The World Bank Vice President for Africa, Mr Hafez Ghanem, said this at the launch of the bank’s Africa Human Capital Plan during the World Bank-IMF Spring Meetings on Thursday.
According to Nigeria foreign affairs ministry, Ghanem said that the objective of the plan was to enable Africa’s young people to grow up in optimal health, and be equipped with the right skills to compete in the digitising global economy.
He said that Sub-Saharan Africa scored the lowest of all the world’s regions on the World Bank’s Human Capital Index, which measures how well countries invest in the next generation of workers.
He said the rate explained the high mortality and stunting rates in the region, as well as inadequate student learning outcomes, with direct negative effects on economic productivity.

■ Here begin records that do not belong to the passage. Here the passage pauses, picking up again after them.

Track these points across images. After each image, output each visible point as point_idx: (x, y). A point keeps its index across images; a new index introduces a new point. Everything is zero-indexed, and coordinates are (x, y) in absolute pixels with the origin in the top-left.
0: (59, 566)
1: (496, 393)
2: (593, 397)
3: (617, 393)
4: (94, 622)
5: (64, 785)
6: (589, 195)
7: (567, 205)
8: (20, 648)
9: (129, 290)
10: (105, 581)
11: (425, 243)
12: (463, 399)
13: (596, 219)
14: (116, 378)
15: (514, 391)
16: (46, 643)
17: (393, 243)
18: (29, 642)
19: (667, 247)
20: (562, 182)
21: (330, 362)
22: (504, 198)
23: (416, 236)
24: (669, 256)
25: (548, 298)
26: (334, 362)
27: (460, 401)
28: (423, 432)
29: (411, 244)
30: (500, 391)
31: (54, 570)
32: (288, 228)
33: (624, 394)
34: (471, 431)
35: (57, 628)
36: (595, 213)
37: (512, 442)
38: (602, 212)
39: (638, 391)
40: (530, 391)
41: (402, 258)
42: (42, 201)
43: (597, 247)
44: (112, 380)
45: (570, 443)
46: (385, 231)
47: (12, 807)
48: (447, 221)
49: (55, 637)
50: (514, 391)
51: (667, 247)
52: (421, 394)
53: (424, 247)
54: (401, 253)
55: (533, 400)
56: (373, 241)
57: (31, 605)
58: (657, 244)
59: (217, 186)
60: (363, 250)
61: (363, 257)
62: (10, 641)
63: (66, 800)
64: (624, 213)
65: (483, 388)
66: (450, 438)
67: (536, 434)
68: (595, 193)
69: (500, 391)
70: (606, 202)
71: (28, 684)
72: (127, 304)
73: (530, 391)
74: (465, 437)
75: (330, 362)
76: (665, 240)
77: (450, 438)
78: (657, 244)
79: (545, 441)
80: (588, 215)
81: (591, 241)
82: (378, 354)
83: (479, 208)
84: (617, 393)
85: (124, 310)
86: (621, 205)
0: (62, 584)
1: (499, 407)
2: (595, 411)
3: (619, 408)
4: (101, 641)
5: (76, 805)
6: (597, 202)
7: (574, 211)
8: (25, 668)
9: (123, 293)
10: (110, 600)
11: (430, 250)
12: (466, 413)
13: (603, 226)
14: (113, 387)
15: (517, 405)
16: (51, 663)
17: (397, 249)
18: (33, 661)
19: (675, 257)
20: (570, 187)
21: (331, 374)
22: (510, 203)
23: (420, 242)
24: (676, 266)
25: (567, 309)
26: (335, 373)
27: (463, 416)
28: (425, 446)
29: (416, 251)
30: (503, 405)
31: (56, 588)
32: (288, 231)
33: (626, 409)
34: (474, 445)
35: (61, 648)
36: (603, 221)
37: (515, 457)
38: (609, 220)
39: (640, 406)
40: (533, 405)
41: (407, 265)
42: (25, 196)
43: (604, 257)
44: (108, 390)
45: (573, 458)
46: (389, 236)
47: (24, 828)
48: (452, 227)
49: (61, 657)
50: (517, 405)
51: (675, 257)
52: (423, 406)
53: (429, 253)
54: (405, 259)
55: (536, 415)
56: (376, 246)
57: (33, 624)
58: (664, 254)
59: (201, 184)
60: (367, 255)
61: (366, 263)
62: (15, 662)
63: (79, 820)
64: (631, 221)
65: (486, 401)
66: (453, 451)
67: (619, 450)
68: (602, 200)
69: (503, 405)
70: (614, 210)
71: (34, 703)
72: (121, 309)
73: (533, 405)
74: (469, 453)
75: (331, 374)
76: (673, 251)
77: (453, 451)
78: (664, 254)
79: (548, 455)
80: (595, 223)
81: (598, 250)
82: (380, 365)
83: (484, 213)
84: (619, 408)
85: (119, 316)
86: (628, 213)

To tackle this, Ghanem said the World Bank will increase its investments in human capital in Africa by 50 per cent in the next funding cycle.
He said that the bank would give new grants and concessional finance for human capital projects in Africa totaling 15 billion dollars in fiscal years 2021-2023.
He said the World Bank would invest the funds strategically to unblock structural constraints to human capital development.
He said it would also target game changing interventions that leverage technology and innovation and that prevent and reverse damage to human capital in fragile and conflict-affected countries.
“Preventing a child from fulfilling his or her potential is not only fundamentally unjust, but it also limits the growth potential of economies whose future workers are held back.
“GDP per worker in Sub-Saharan Africa could be 2.5 times higher if everyone were healthy and enjoyed a good education from pre-school to secondary school.
“The plan also aims at empowering women to prevent early marriage and pregnancy for adolescent girls.
“The adolescent fertility rate in Sub-Saharan Africa is 102 births per 1,000 girls which is three times as high as in South Asia.
“This not only damaging for girls and their children, but it also hurts economic growth,” said.
According to the World Bank’s Human Capital Index, a child born in Nigeria today will be 34 per cent as productive when she grows up as she could be if she enjoyed complete education and full health.
Students in Nigeria score 325 on a scale where 625 represents advanced attainment and 300 represents minimum attainment.
Factoring in what children actually learn in school, expected years of school is only 4.2 years after spending 8.2 years.